A 40-year-old woman presented with altered mental status, having been found by her family after she had been in the bathroom for more than 7 hours. She was on chemotherapy with mFOLFOX6 for metastatic rectal cancer. Her regimen consisted of 5-fluorouracil (5-FU) in a 400-mg/m2 bolus and 2,400 mg/m2 by continuous infusion for 3 days, levofolinate 200 mg/m2, and oxaliplatin 85 mg/m2. She was currently on her 10th course and had been experiencing general malaise and appetite loss. At the onset of her current symptoms, her cumulative dose of 5-FU was 40.2 g. She had no known metastasis to the liver, nor did she have a history of liver disease.
Her Glasgow Coma Scale score on arrival was 10 on a scale of 15, with the following elements:
Eye opening 3 of 4 (opens eyes to sound)
Verbal response 1 of 5 (no response)
Motor response 6 of 6 (obeys commands).
Her eyes were deviated upward. She had urinary incontinence.
On arterial blood gas analysis, oxygen and carbon dioxide levels were normal; lactate was elevated (4.1 mmol/L) without acidemia (pH 7.445, bicarbonate 24.8 mmol/L).
Results of a complete metabolic panel revealed elevated serum ammonia (109 μg/dL) and blood urea nitrogen (23 mg/dL) levels, and normal levels of electrolytes, glucose, hepatobiliary markers, serum creatinine, and serum thiamine (27 ng/mL). A urine drug screening test was negative.
Electroencephalography showed diffuse slow and triphasic waves without epileptiform patterns.
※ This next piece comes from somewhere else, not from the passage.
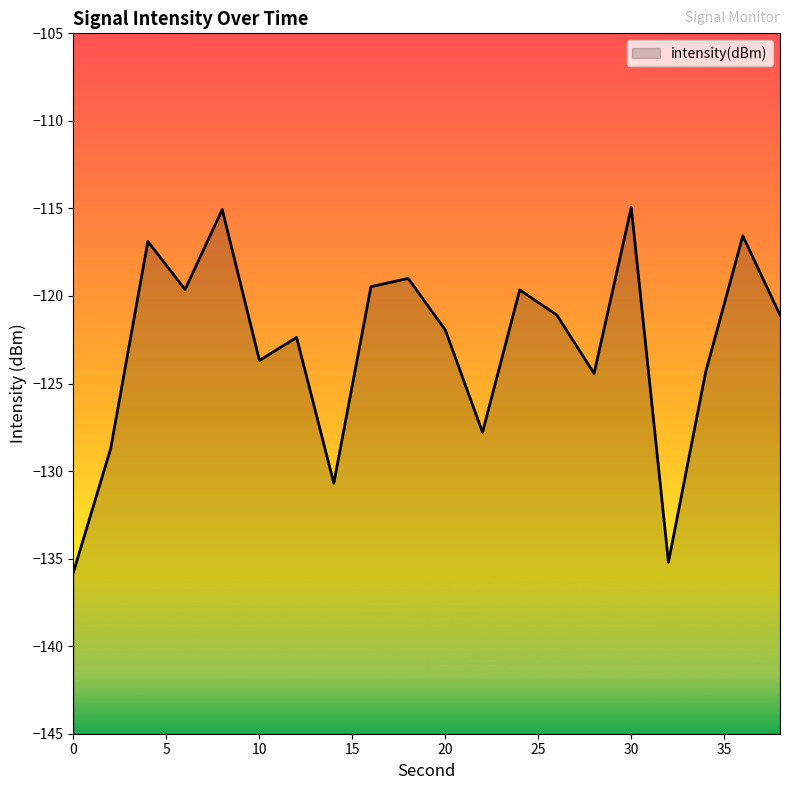

List the labels in order of value, smallest first.

0, 32, 14, 2, 22, 28, 34, 10, 12, 20, 26, 38, 24, 6, 16, 18, 4, 36, 8, 30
Diffusion-weighted brain magnetic resonance imaging (MRI) showed symmetrical, bilateral high-intensity areas in the insular cortex, cingulate gyrus, and thalamus (Figure 1a).
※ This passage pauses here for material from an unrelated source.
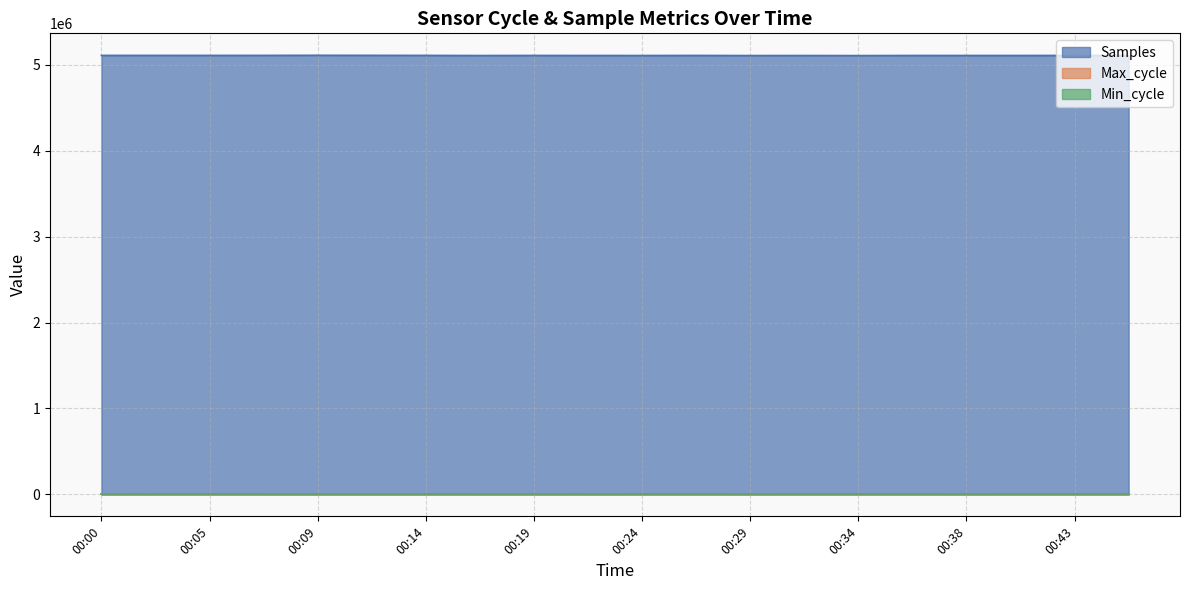

How many series are shown in this chart?

3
(A) Symmetrical, bilateral, high-intensity areas in the insular cortex, cingulate gyrus, and thalamus (arrows) on diffusion-weighted brain magnetic resonance imaging. (B) The high-intensity area in the thalamus disappeared and those in the insular cortex and cingulate gyrus decreased on hospital day 2.
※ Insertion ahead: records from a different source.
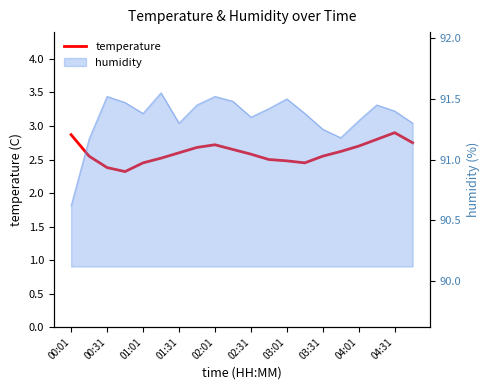

Rank the categories by value from highest to lowest.

18, 00:01, 17, 19, 04:01, 16, 03:31, 04:31, 15, 03:01, 10, 00:31, 14, 02:31, 11, 12, 02:01, 13, 01:01, 01:31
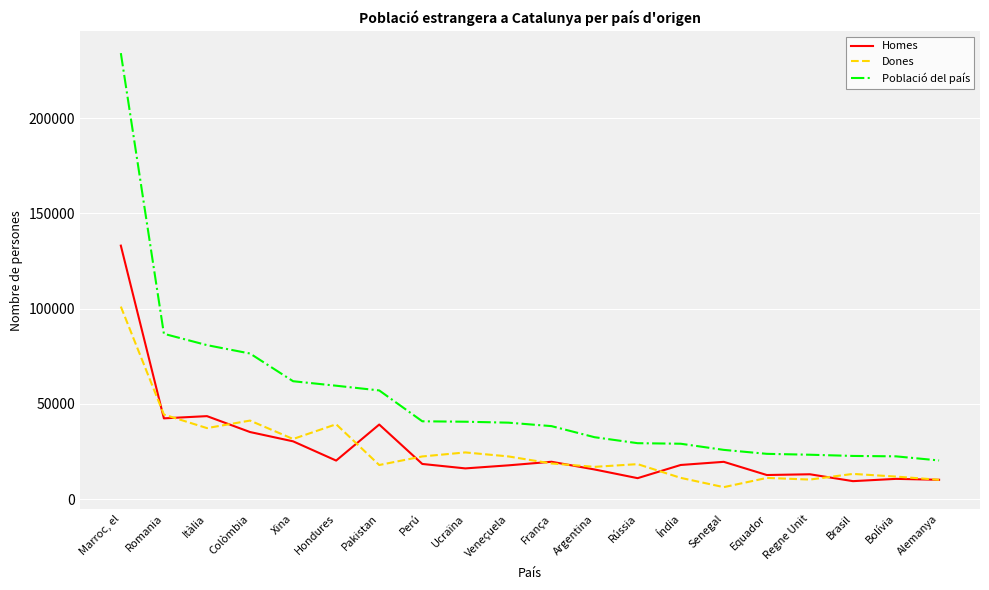

True or false: Homes and Població del país cross at least once.

False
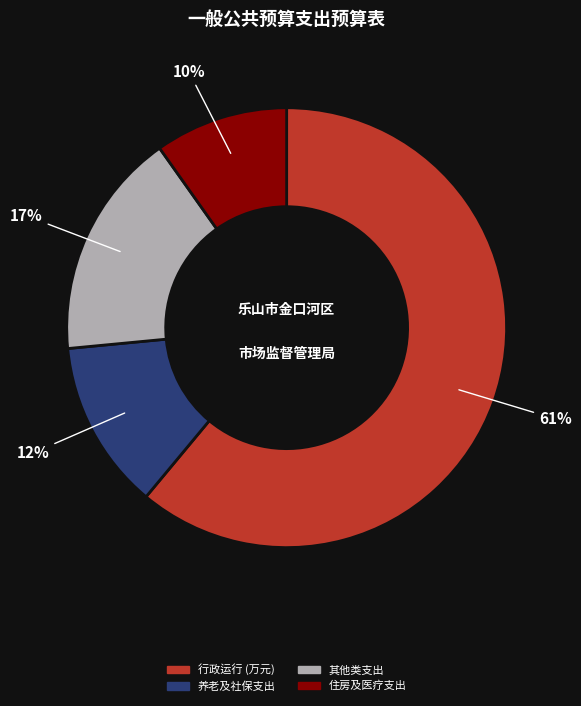

Does any single category account for the majority?

Yes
5-FU was discontinued. Her mental status recovered, and MRI findings normalized by hospital day 2 (Figure 1b). Her symptoms were diagnosed as 5-FU–induced encephalopathy, and she was discharged on day 5. Her chemotherapy regimen was changed, and no mental status changes recurred.
5-FU–INDUCED ENCEPHALOPATHY
5-FU is one of the most widely used anticancer drugs. It can induce encephalopathy that presents with altered mental status or seizures, although this effect is rare, with an incidence of 0.6%.1 The encephalopathy can present as hyperammonemic encephalopathy, leukoencephalopathy, or Wernicke encephalopathy. Risk factors include azotemia, dehydration, and bacterial infection.2
Main mechanisms
Krebs cycle suppression, caused by fluoroacetate, a 5-FU catabolite, inhibits the adenosine triphosphate-dependent urea cycle, leading to hyperammonemia.3 This mechanism also produces lactic acid, causing hyperlactatemia.
Dihydropyrimidine dehydrogenase (DPD) deficiency. DPD is an enzyme involved in 5-FU catabolism. DPD deficiency leads to 5-FU accumulation, with neurotoxic effects such as demyelination.4 5-FU also increases cellular thiamine metabolism, thereby causing Wernicke encephalopathy.5
Although the DPD level was not measured in this case, the mechanism likely involved Krebs cycle suppression rather than DPD deficiency because serum ammonium and lactate levels were elevated.
Diagnosis and prognosis
The diagnostic criteria for 5-FU–induced encephalopathy include development of encephalopathy during or shortly after 5-FU administration, along with exclusion of other metabolic, somatic, and drug-related causes.6 The differential diagnosis includes stroke, nonconvulsive status epilepticus, other encephalopathy (eg, uremic, hepatic, drug-induced), infection, and psychogenic disorders. However, the history of recent 5-FU administration is crucial.
This disorder has a diverse MRI presentation. In the leukoencephalopathy type, the lesions are found in the deep white matter and corpus callosum.1 The gray matter, including the bilateral basal ganglia, thalamus, and para-sagittal frontal cortices can occasionally be involved, as in our patient.7 Regardless of the presentation, abnormal MRI findings improve after 5-FU is stopped.1,7 Bilateral, symmetrical lesions in the insular cortex and cingulate gyrus, as in our patient, are characteristics of hyperammonemic encephalopathy.8
Discontinuing 5-FU and providing supportive therapy usually lead to rapid symptom resolution,8 although fatal outcomes have been reported.9 Uridine triacetate, the antidote for 5-FU, has been proposed as a treatment for severe 5-FU toxicity and should be considered for severe cases.10
Acknowledgment
The authors would like to sincerely thank Ms. Ryoko Yoshida for editing the figure.